Description of the task
Search the data for the string "down", and report each line where it is found.

Excerpted records
::::
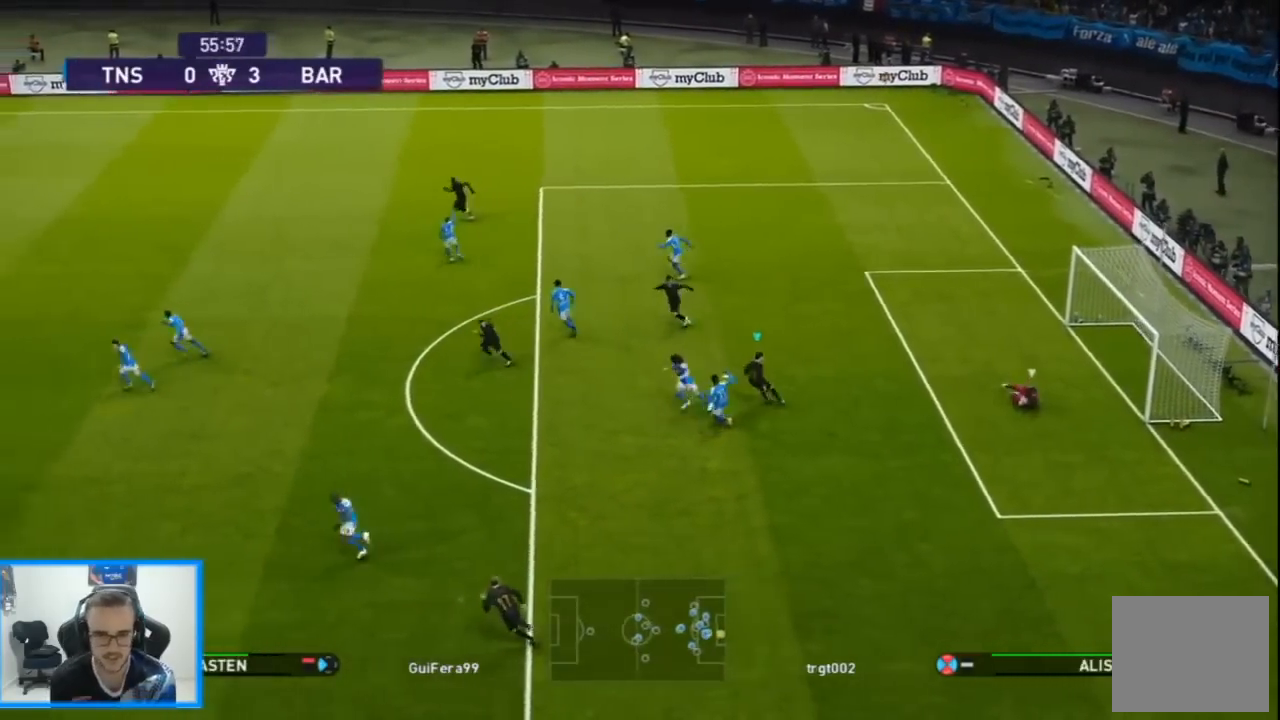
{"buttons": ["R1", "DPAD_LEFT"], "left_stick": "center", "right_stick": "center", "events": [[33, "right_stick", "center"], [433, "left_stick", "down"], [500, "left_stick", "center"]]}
::::
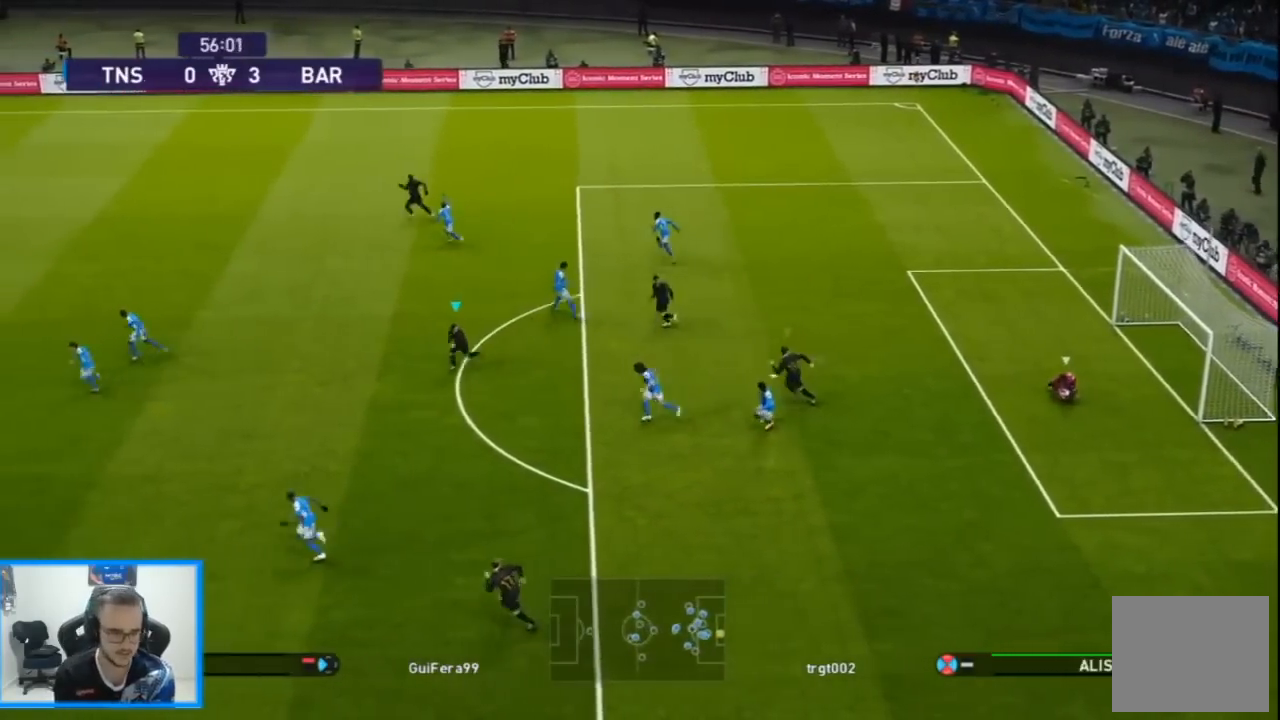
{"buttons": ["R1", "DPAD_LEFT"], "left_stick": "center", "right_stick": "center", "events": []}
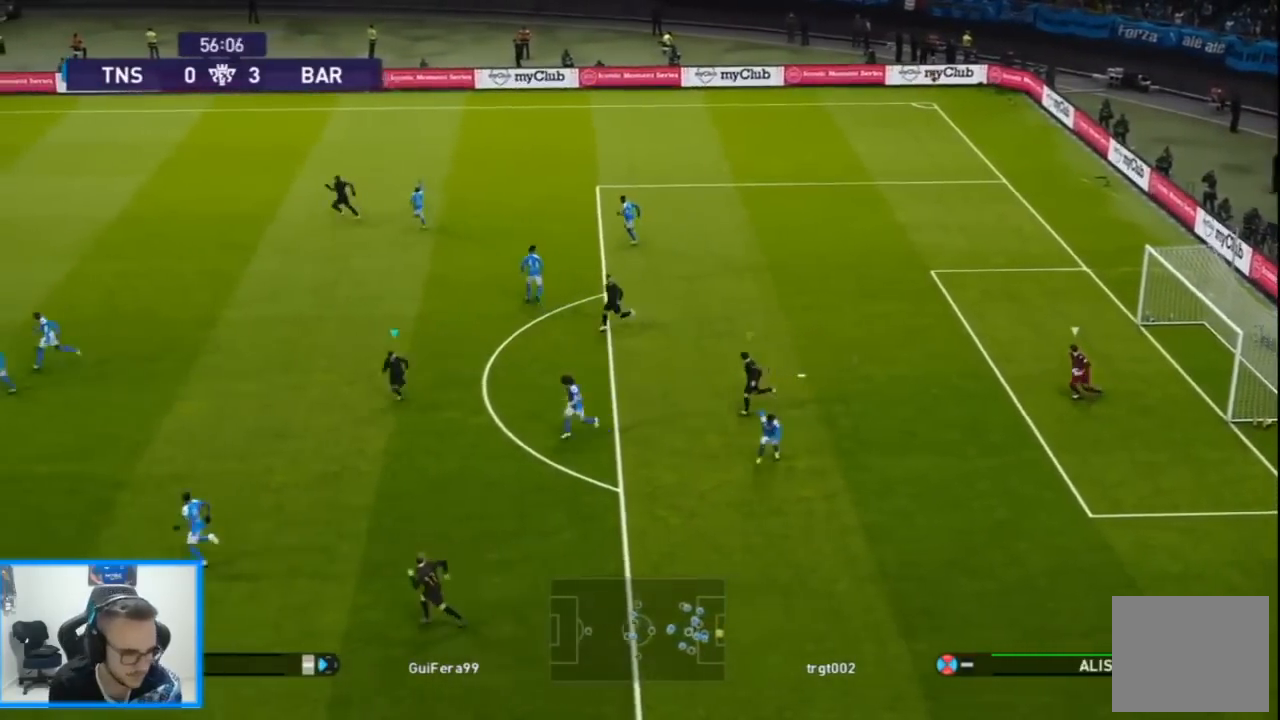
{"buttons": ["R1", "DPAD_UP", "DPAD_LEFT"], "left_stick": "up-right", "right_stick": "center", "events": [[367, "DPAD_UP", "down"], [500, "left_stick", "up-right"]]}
::::
Reply
{"buttons": ["R1", "DPAD_LEFT"], "left_stick": "center", "right_stick": "center", "events": [[33, "right_stick", "center"], [433, "left_stick", "down"], [500, "left_stick", "center"]]}
{"buttons": ["R1", "DPAD_UP", "DPAD_LEFT"], "left_stick": "up-right", "right_stick": "center", "events": [[367, "DPAD_UP", "down"], [500, "left_stick", "up-right"]]}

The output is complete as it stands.